Today, Ghana has made itself known for creating awe-striking materials that represent a vibrant aesthetic culture by making kente fabrics. Wherever you find kente, you can be certain that it originated in Ghana. That attests to the fact that they have something from which they can exert their intellectual ingenuity to create and derive copyright values. Ghana has produced historians of international repute in Professor Ogot Adu Boahen, among others, and philosophers of global standards in Kwasi Wiredu, Kwame Nkrumah, who doubles as a profound political figure ever produced in the country. There are many other areas where they have also made similar significant contributions to the continent’s knowledge economy. Therefore, it is important at this level for Ghana to revive this culture by being deliberate about its actions. The knowledge used to make kente fabric can also be replicated in other areas of human experience, possibly producing ideas and values that would become global commodities. What would never be in contention is that countries that have made exceptional transformations are deliberate in their engagements; they are conscious about their activities. They do not arrive at their conditions through wishful thinking. Instead, they put their minds to work and encourage discipline among their leaders, which will forever take them on the right trajectory. Barring the global arena being overtaken by economic challenges and ecological problems, Ghana has demonstrated that it can pull important stunts that would lead to its greatness. If they remain steadfast, they can arrive at the expected level of greatness they deserve as a country.

Kufor Notur: Are there areas where Ghana can pioneer efforts to advance the continent’s civilization?

Toyin Falola:

Of all the African cultural identities that have ever built sustained civilizations with exceptional records of manpower organizations and resource management, coupled with native technology that helped preserve the people’s civilization and their defense against external predators, Ghana has a profound record. This means that they are actively capable of creating exceptional content needed to enhance their civilization, as that has been done sometimes in the past.
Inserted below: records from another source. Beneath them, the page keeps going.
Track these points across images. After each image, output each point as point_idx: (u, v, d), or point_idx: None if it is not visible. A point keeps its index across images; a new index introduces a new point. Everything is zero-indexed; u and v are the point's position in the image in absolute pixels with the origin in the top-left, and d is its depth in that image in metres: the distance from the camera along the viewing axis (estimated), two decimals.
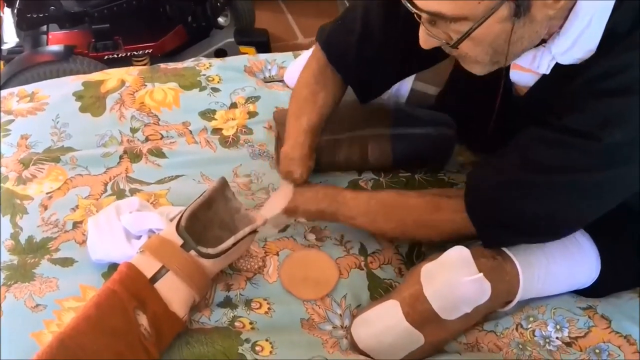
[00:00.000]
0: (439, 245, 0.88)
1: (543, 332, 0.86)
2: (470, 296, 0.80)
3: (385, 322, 0.83)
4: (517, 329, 0.87)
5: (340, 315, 0.88)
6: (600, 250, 0.88)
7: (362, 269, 0.94)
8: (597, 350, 0.84)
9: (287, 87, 1.28)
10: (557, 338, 0.86)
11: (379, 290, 0.92)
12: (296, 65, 1.30)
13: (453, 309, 0.81)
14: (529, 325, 0.87)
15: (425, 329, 0.82)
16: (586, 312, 0.88)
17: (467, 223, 0.83)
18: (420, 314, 0.81)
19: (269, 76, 1.33)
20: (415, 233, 0.89)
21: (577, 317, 0.87)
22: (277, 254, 0.94)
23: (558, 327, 0.87)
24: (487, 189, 0.82)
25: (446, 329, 0.83)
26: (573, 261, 0.87)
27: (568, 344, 0.85)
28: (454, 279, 0.80)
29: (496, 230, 0.83)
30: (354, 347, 0.85)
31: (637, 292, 0.92)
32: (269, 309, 0.87)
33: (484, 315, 0.87)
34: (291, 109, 1.03)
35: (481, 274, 0.80)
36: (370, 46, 0.96)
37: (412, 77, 1.19)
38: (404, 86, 1.21)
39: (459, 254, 0.82)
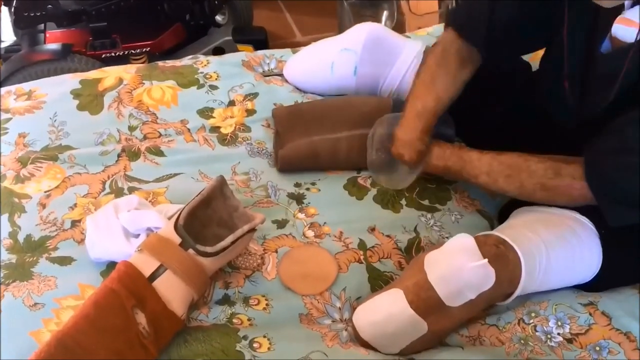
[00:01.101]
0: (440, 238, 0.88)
1: (545, 328, 0.86)
2: (475, 282, 0.80)
3: (388, 310, 0.83)
4: (519, 324, 0.87)
5: (340, 308, 0.88)
6: (602, 244, 0.89)
7: (362, 263, 0.94)
8: (597, 348, 0.84)
9: (286, 81, 1.28)
10: (558, 334, 0.86)
11: (379, 282, 0.92)
12: (296, 60, 1.29)
13: (457, 295, 0.81)
14: (531, 321, 0.87)
15: (429, 316, 0.81)
16: (587, 308, 0.88)
17: (585, 190, 0.86)
18: (425, 302, 0.81)
19: (268, 70, 1.33)
20: (533, 195, 0.92)
21: (578, 314, 0.87)
22: (276, 252, 0.94)
23: (559, 323, 0.87)
24: (606, 168, 0.84)
25: (450, 317, 0.83)
26: (574, 254, 0.88)
27: (569, 341, 0.85)
28: (458, 265, 0.80)
29: (615, 206, 0.84)
30: (356, 337, 0.85)
31: (637, 288, 0.92)
32: (267, 305, 0.87)
33: (486, 306, 0.87)
34: (410, 91, 1.05)
35: (486, 260, 0.80)
36: (503, 6, 0.99)
37: (413, 75, 1.19)
38: (405, 83, 1.21)
39: (463, 241, 0.83)
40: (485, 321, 0.88)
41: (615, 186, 0.83)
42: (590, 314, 0.87)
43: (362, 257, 0.95)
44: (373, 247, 0.96)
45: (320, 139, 1.08)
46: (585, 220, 0.90)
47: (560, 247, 0.87)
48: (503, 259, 0.83)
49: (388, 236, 0.98)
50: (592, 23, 0.89)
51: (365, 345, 0.84)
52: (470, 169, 0.96)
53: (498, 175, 0.94)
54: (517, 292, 0.85)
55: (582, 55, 0.91)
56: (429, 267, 0.82)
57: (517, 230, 0.88)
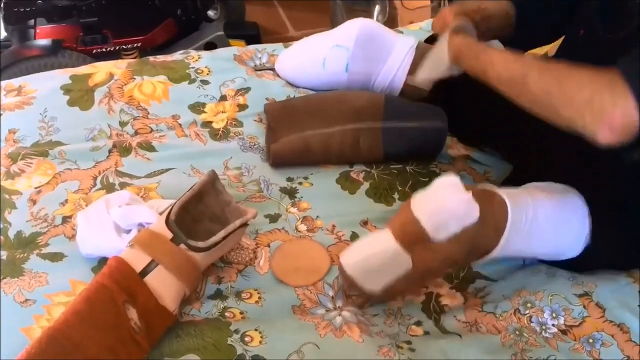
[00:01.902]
0: None
1: (540, 319, 0.87)
2: (459, 213, 0.80)
3: (374, 245, 0.83)
4: (515, 314, 0.87)
5: (333, 297, 0.88)
6: (592, 220, 0.87)
7: None
8: (590, 340, 0.85)
9: (278, 76, 1.28)
10: (553, 325, 0.86)
11: None
12: (288, 55, 1.29)
13: (442, 227, 0.80)
14: (527, 311, 0.87)
15: (414, 250, 0.81)
16: (582, 299, 0.88)
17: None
18: (410, 235, 0.81)
19: (260, 64, 1.32)
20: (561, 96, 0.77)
21: (572, 306, 0.87)
22: (269, 246, 0.94)
23: (554, 315, 0.87)
24: None
25: (434, 253, 0.82)
26: (562, 217, 0.86)
27: (563, 332, 0.86)
28: (443, 197, 0.81)
29: None
30: (341, 273, 0.85)
31: (633, 278, 0.92)
32: (259, 298, 0.87)
33: (473, 253, 0.85)
34: None
35: (470, 194, 0.80)
36: None
37: (406, 72, 1.19)
38: (397, 79, 1.20)
39: (449, 179, 0.82)
40: (483, 308, 0.88)
41: None
42: (584, 307, 0.87)
43: None
44: None
45: (313, 134, 1.07)
46: (578, 195, 0.88)
47: (549, 205, 0.85)
48: (488, 198, 0.82)
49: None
50: None
51: (351, 285, 0.84)
52: (499, 53, 0.89)
53: (531, 68, 0.81)
54: (502, 241, 0.83)
55: None
56: (415, 205, 0.82)
57: (506, 188, 0.87)
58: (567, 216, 0.87)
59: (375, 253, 0.83)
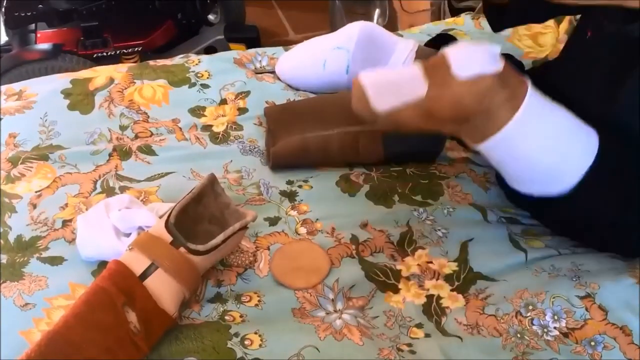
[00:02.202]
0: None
1: (541, 321, 0.86)
2: (484, 59, 0.76)
3: (397, 70, 0.82)
4: (516, 316, 0.87)
5: (333, 300, 0.88)
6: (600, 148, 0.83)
7: (354, 257, 0.94)
8: (592, 343, 0.84)
9: (278, 79, 1.28)
10: (554, 328, 0.86)
11: (374, 270, 0.92)
12: (288, 57, 1.29)
13: (466, 65, 0.76)
14: (528, 314, 0.87)
15: (432, 78, 0.78)
16: (584, 301, 0.88)
17: None
18: (433, 63, 0.78)
19: (260, 67, 1.32)
20: None
21: (574, 308, 0.87)
22: (268, 248, 0.94)
23: (556, 317, 0.87)
24: None
25: (449, 90, 0.77)
26: (576, 128, 0.83)
27: (565, 335, 0.85)
28: (473, 45, 0.78)
29: None
30: (354, 86, 0.82)
31: (637, 278, 0.91)
32: (259, 300, 0.87)
33: (485, 109, 0.79)
34: None
35: (499, 52, 0.77)
36: None
37: None
38: None
39: (487, 48, 0.78)
40: (484, 310, 0.88)
41: None
42: (586, 309, 0.87)
43: (354, 252, 0.94)
44: (365, 241, 0.96)
45: (312, 136, 1.07)
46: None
47: (566, 114, 0.82)
48: (514, 71, 0.80)
49: (380, 230, 0.98)
50: None
51: (359, 98, 0.81)
52: None
53: None
54: (517, 115, 0.79)
55: None
56: (446, 48, 0.79)
57: None
58: (579, 133, 0.83)
59: (395, 72, 0.80)
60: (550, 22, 1.24)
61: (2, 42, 1.97)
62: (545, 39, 1.38)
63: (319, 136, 1.07)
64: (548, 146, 0.83)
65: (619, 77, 0.89)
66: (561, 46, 1.10)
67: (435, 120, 0.81)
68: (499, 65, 0.77)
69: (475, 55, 0.77)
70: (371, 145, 1.07)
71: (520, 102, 0.79)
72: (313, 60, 1.24)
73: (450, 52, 0.78)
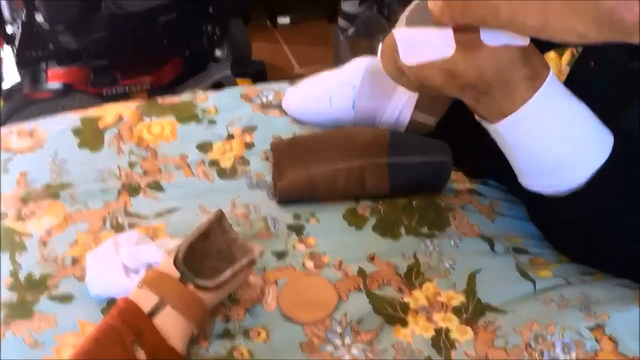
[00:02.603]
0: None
1: (551, 353, 0.85)
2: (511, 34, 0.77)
3: (430, 28, 0.80)
4: (526, 349, 0.86)
5: (341, 334, 0.88)
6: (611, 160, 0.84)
7: (361, 290, 0.94)
8: None
9: (285, 113, 1.29)
10: None
11: (382, 303, 0.92)
12: (294, 92, 1.31)
13: (494, 35, 0.77)
14: (538, 346, 0.86)
15: (460, 42, 0.78)
16: (594, 332, 0.87)
17: None
18: (464, 28, 0.78)
19: (266, 101, 1.34)
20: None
21: (584, 340, 0.86)
22: (276, 283, 0.94)
23: (566, 349, 0.86)
24: None
25: (477, 52, 0.78)
26: (592, 123, 0.84)
27: None
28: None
29: None
30: (386, 39, 0.84)
31: None
32: (267, 336, 0.87)
33: (505, 79, 0.80)
34: None
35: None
36: None
37: (411, 108, 1.21)
38: (403, 116, 1.22)
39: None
40: (493, 343, 0.87)
41: None
42: (596, 340, 0.86)
43: (361, 285, 0.95)
44: (372, 273, 0.96)
45: (319, 171, 1.08)
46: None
47: (579, 104, 0.83)
48: (536, 53, 0.82)
49: (387, 263, 0.98)
50: None
51: (387, 48, 0.84)
52: None
53: None
54: (538, 94, 0.80)
55: None
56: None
57: None
58: (595, 127, 0.85)
59: (427, 30, 0.80)
60: (552, 54, 1.25)
61: (14, 83, 2.01)
62: None
63: (325, 171, 1.08)
64: (563, 133, 0.84)
65: (621, 107, 0.90)
66: (563, 78, 1.11)
67: (457, 83, 0.82)
68: (525, 40, 0.79)
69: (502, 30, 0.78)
70: (377, 179, 1.08)
71: (541, 82, 0.81)
72: (319, 95, 1.26)
73: (479, 21, 0.78)
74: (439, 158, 1.09)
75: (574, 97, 0.85)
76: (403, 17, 0.87)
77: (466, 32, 0.79)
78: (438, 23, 0.81)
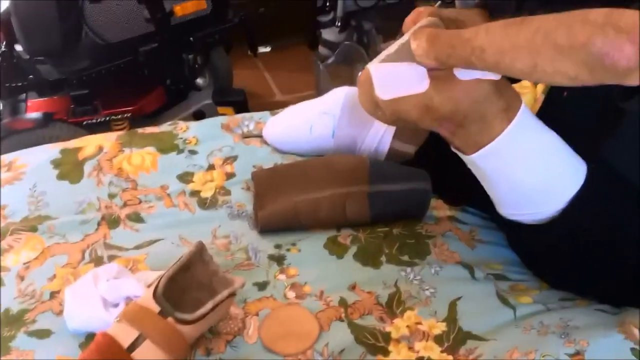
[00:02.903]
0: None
1: None
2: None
3: (405, 63, 0.82)
4: None
5: None
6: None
7: (343, 320, 0.94)
8: None
9: (266, 143, 1.30)
10: None
11: (363, 333, 0.91)
12: (275, 121, 1.32)
13: (467, 70, 0.79)
14: None
15: (435, 78, 0.80)
16: (574, 358, 0.87)
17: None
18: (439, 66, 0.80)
19: (247, 131, 1.35)
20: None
21: None
22: (257, 314, 0.94)
23: None
24: None
25: (450, 87, 0.80)
26: (565, 151, 0.87)
27: None
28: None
29: None
30: (362, 74, 0.86)
31: (627, 334, 0.91)
32: None
33: (479, 114, 0.82)
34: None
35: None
36: None
37: (390, 136, 1.22)
38: (382, 145, 1.23)
39: None
40: None
41: None
42: None
43: (343, 315, 0.94)
44: (354, 303, 0.96)
45: (300, 201, 1.09)
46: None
47: (552, 133, 0.86)
48: (509, 86, 0.84)
49: (369, 292, 0.98)
50: None
51: (363, 84, 0.86)
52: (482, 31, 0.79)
53: (520, 25, 0.74)
54: (511, 125, 0.82)
55: None
56: None
57: None
58: (569, 155, 0.87)
59: (402, 66, 0.82)
60: (527, 82, 1.28)
61: None
62: (525, 99, 1.41)
63: (305, 200, 1.08)
64: (537, 163, 0.86)
65: (598, 135, 0.92)
66: (538, 106, 1.13)
67: (432, 116, 0.84)
68: (497, 75, 0.80)
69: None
70: (358, 207, 1.09)
71: (514, 114, 0.83)
72: (300, 124, 1.27)
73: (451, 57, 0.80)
74: (419, 186, 1.10)
75: (545, 126, 0.88)
76: (382, 54, 0.88)
77: (441, 70, 0.81)
78: (420, 63, 0.82)
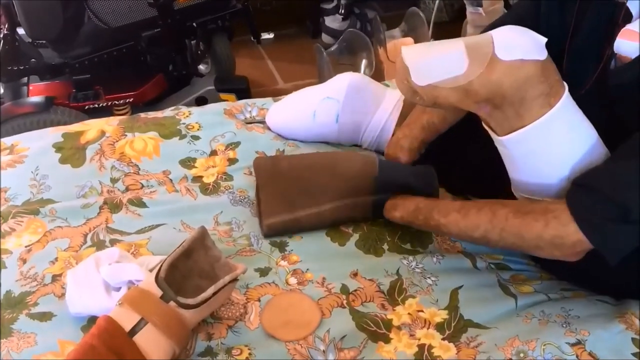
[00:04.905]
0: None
1: None
2: (529, 46, 0.79)
3: (442, 45, 0.82)
4: None
5: (324, 351, 0.87)
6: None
7: (344, 307, 0.94)
8: None
9: (268, 129, 1.29)
10: None
11: (365, 320, 0.91)
12: (278, 108, 1.31)
13: (510, 48, 0.78)
14: None
15: (473, 60, 0.79)
16: (574, 348, 0.88)
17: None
18: (476, 44, 0.79)
19: (250, 117, 1.34)
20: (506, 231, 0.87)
21: (565, 355, 0.87)
22: (259, 300, 0.94)
23: None
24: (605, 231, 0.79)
25: (489, 70, 0.78)
26: (595, 141, 0.85)
27: None
28: (520, 32, 0.81)
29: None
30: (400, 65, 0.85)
31: (627, 324, 0.91)
32: (249, 354, 0.86)
33: (523, 96, 0.80)
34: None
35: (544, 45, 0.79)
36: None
37: (394, 123, 1.21)
38: (387, 130, 1.23)
39: (533, 35, 0.81)
40: (476, 359, 0.87)
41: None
42: (577, 356, 0.87)
43: (344, 302, 0.94)
44: (355, 290, 0.96)
45: (305, 214, 1.05)
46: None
47: (590, 127, 0.85)
48: (554, 69, 0.82)
49: (370, 280, 0.99)
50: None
51: (400, 71, 0.85)
52: (442, 206, 0.96)
53: (469, 209, 0.90)
54: (554, 110, 0.81)
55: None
56: (493, 30, 0.81)
57: None
58: (600, 150, 0.86)
59: (439, 49, 0.81)
60: None
61: None
62: None
63: (310, 215, 1.06)
64: (571, 154, 0.84)
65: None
66: None
67: (471, 100, 0.82)
68: (542, 54, 0.78)
69: (520, 40, 0.78)
70: (362, 213, 1.08)
71: (556, 100, 0.80)
72: (303, 110, 1.26)
73: (495, 33, 0.79)
74: (426, 189, 1.07)
75: (585, 118, 0.84)
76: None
77: (479, 47, 0.79)
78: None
The fact remains, for example, that such civilization would always serve as a motivation for something more elaborate and greater than what they have done. What inspires greatness is generally simple. For instance, people are inspired to be great when they are energized by the history of greatness that has been recorded once by their predecessors. They take inspiration from it and consider how they can best incorporate it. Let us consider how they organized their political system to preserve their civilization for centuries. Ghana can therefore begin to reconsider how they would generate the necessary ideas that would be used to build strong political systems that would fit the emerging realities of their area. Western colonialism has brought new systems and, as a result, recalibrated different things that border on the people’s progress. If their evaluation of the inherited systems reveals that they are not functioning to the maximum as a result of the system that they use, it is not illogical to therefore create ones that would fit their political exigencies in the current time. What is needed for a continent-wide transformation is to see some other countries making substantial progress due to the system they built so that others would join the bandwagon and begin to devise ways by which they would be saved from their challenges. If centuries-long dependence on exogenous ideas is not bringing the desired results, taking alternative measures would be good in light of the current development.